Guest post by Nathan Arizona
We’ve heard a whole lot about Amy Winehouse’s troubled behavior before she died of alcohol poisoning in 2011 at age 27. It sounds like we learn more than we need to about her personal relationships in the new biographical movie “Back to Black.”
But you know what would good to hear more about? Her status as one of the great pop and even jazz vocalists of her time.
She never made a pure jazz album — file her under pop. But jazz influenced everything she sang. She was a jazz singer’s daughter who performed relentlessly around the house as a child singing that and pretty much every other kind music. She cited the great jazz singer Dinah Washington as her biggest influence. Late in her brief career she sang duets with Tony Bennett.
“Winehouse certainly had technique to spare,” wrote prominent jazz critic Ted Gioia. “She could bend notes with perfect control, but also hit them cleanly when the context requires it.” She reminded him of Billie Holiday “and I pretty much never hand out compliments like that.”
Her first album, “Frank,” approached pure jazz.
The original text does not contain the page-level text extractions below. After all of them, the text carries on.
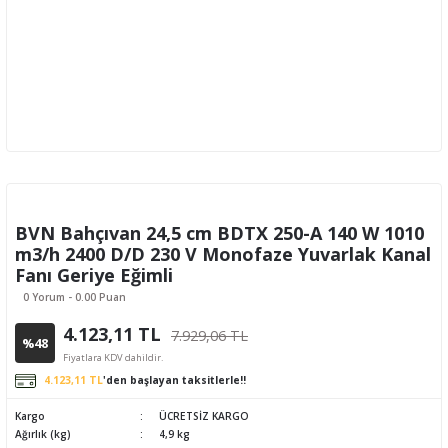
BVN Bahçıvan 24,5 cm BDTX 250-A 140 W 1010
m3/h 2400 D/D 230 V Monofaze Yuvarlak Kanal
Fanı Geriye Eğimli
0 Yorum - 0.00 Puan
4.123,11 TL
7.929,06 TL
%48
Fiyatlara KDV dahildir.
4.123,11 TL
'den başlayan taksitlerle!!
Kargo
ÜCRETSİZ KARGO
Ağırlık (kg)
4,9 kg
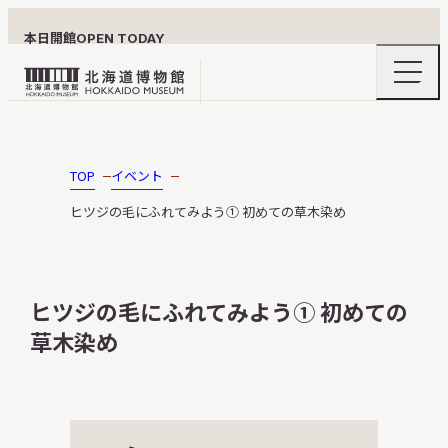
本日開館
OPEN TODAY
ナ
北
ビ
ゲ
海
ー
北海道博物館について
道
シ
ョ
博
TOP
イベント
ン
物
メ
ヒツジの毛にふれてみよう① 初めての草木染め
ニ
館
利用案内
ュ
ロ
ー
の
ゴ
開
ヒツジの毛にふれてみよう① 初めての
閉
草木染め
展示
おうちミュージアム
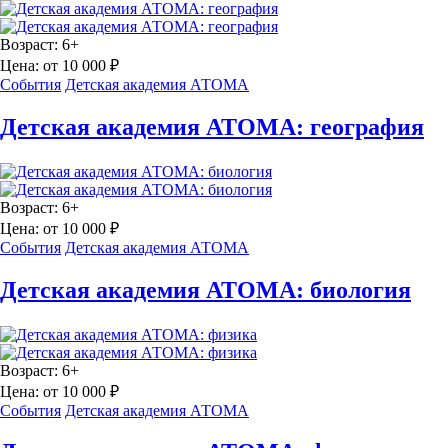
Возраст:
6+
Цена:
от 10 000 ₽
События
Детская академия АТОМА
Детская академия АТОМА: география
Возраст:
6+
Цена:
от 10 000 ₽
События
Детская академия АТОМА
Детская академия АТОМА: биология
Возраст:
6+
Цена:
от 10 000 ₽
События
Детская академия АТОМА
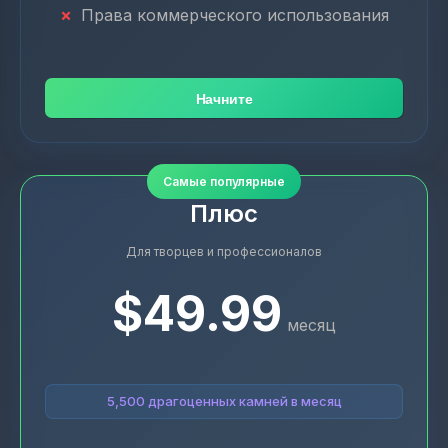
Права коммерческого использования
Начните
Самые популярные
Плюс
Для творцев и профессионалов
$49.99
месяц
5,500 драгоценных камней в месяц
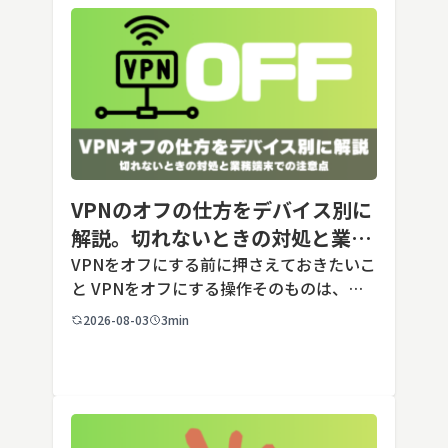
VPNのオフの仕方をデバイス別に
解説。切れないときの対処と業務
端末での注意点
VPNをオフにする前に押さえておきたいこ
と VPNをオフにする操作そのものは、ど
の端末でも数タップから数クリックで完了
2026-08-03
3min
します。ただし業務で使う端末の場合、手
順よりも「そもそも切ってよいのか」とい
う判断のほうが重要です。こ […]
Her second – and only other – album, “Back to Black,” was more clearly pop and it soared up the pop charts. But jazz touches remained, as did the influence of soul and ’60s girl groups, to which her beehive hairdo paid homage.
The “Back to Black” album made her a star. It was produced by Mark Ronson, a prodigious hitmaker at the time.
Amy was arguably the best of the many young female pop singers around then. She was eccentrically attractive, but not really one of the so-called “pop-tarts.” Temptations to addiction followed her success and they killed her, but she usually seemed a good soul while it was happening. Her’s was one of the saddest
celebrity deaths. Maybe if she had gone back ro rehab . . . .
“Love Is a Losing Game” was a hit from “Back to Black.” She wrote the song, which is basically about feeling sad that boyfriend Blake Fielder-Civil had left her. He soon returned and they even got married, but that didn’t turn out well either. Consider him one of those English bounders.
This was the first song Ronson mixed for the album, and he fretted about how Amy would respond. “She had her head down on the mixing board, so I couldn’t gauge her reaction, thinking if she doesn’t like it we’re pretty fucked. At the end of it she looks up and walks over, extends her arms and gives me a huge hug. ‘I love it. Just take the harp off after the second verse. It sounds like some Maria Carey bullshit.’ ”
This acoustic performance of “Love Is a Losing Game” on an Irish TV show really shines a light on her vocals.
She shows her range in this concert performance of the rock song “Valerie,” which had been a hit for the British indie group the Zutons.
There’s a moody girl group feel to this official video of the title track from “Back to Black.” Shangri-Las?